Paclitaxel, a well known potent antitumor compound having a broad spectrum of antitumor activities, has the following structure of formula (I): ##STR1## Commercial pharmaceutical products containing this compound are available, e.g., for treating ovarian and breast cancer in women. For these reasons, greater and greater supplies of this compound are required each year. Paclitaxel and baccatine III are extracted with difficulty and in general in low yields from the trunk barks of different Taxus species. Thus, alternative sources of this compound are necessary.
Several synthetic methods have been reported both in scientific and patent literature. U.S. Pat. No. RE-34,227 (a reissue of U.S. Pat. No. 4,924,011) discloses the semisynthesis of paclitaxel using a 10-deacetyl-baccatine III derivative which is protected in the 7 position with a tri-alkyl-silyl group which is specifically shown as a tri-ethyl-silyl ("TES") group and which is also protected in the 10 position with an acetyl group. This baccatine III derivative is allowed to react with a (2R,3S)-N-benzoyl-2-O-(1-ethoxyethyl)-3-phenylisoserine compound before removal of the protecting groups to obtain the paclitaxel.

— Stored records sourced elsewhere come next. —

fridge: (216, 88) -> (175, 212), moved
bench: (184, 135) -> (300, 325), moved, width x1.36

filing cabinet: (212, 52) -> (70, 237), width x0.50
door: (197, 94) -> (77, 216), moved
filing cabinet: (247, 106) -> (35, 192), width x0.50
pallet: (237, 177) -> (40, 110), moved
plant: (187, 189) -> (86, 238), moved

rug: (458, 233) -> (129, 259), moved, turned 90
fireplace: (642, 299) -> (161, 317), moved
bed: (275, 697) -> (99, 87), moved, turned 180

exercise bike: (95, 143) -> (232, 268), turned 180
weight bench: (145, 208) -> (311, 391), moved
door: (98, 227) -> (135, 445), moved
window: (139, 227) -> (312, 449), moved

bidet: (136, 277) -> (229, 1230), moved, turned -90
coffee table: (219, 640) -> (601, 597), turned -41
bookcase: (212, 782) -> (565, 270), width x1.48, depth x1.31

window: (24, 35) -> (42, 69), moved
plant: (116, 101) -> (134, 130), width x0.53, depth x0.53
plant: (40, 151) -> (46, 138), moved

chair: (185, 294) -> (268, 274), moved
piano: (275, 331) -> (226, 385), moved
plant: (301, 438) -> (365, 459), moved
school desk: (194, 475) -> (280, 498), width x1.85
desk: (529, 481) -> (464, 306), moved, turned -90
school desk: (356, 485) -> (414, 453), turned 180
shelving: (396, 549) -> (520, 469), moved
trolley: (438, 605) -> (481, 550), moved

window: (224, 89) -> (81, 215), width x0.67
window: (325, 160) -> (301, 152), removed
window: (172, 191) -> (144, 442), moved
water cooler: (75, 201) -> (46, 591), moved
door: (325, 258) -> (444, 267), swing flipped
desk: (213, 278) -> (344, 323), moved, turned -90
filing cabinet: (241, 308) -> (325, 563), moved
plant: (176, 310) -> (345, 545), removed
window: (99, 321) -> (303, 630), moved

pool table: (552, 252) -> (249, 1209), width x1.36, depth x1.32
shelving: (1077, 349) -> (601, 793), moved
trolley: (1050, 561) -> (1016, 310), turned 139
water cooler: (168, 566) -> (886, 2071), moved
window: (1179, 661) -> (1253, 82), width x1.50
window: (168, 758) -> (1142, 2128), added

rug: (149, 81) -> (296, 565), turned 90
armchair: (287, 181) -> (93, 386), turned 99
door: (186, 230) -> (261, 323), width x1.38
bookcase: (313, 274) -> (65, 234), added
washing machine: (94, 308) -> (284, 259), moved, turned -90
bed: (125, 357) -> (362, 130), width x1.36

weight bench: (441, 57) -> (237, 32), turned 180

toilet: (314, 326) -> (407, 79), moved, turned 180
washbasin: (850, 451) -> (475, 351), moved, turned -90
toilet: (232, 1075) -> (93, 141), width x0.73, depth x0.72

In PCT application WO-93/06094, paclitaxel was prepared by reacting a side chain precursor of a .beta.-lactam compound with 7-O-TES-baccatine III derivative to provide a 7-TES-baccatin III reaction product. After a mild acidic post-reaction treatment, paclitaxel was obtained.
In U.S. Pat. No. 5,476,954, the synthesis of paclitaxel was conducted starting from a protected 10-deacetyl-baccatine III derivative that contained a 2,2,2-tri-chloroethoxy-carbonyl ("TROC") protective group in both the 7 and 10 positions of the derivative.
It is well known that the key step in the semisynthesis of paclitaxel is to selectively protect the 7 position with a leaving group that can be easily removed. This is because the hydroxy group in that position of the taxane structure is much more reactive than those in position 10 or 13, and the paclitaxel product to be synthesized needs to have a hydroxy group in that position. Until now, however, the most useful protecting group was considered to be TES. The derivatization yield of 10-deacetyl-baccatine III with TES is typically about 85% when 20 moles of the reagent are used. The acetylation step, using 5 equivalents of acetylchloride, provides about 85% of 7-TES-baccatine III. as per the teachings of PCT application WO-93/06094 and its U.S. equivalent documents such as U.S. Pat. No. 5,574,156.
In view of the importance of paclitaxel, however, new and improved methods for its production are desirable. The present invention provides such improved syntheses of paclitaxel and its analogs primarily using new derivatives of 10-deacetyl-baccatin III as intermediates.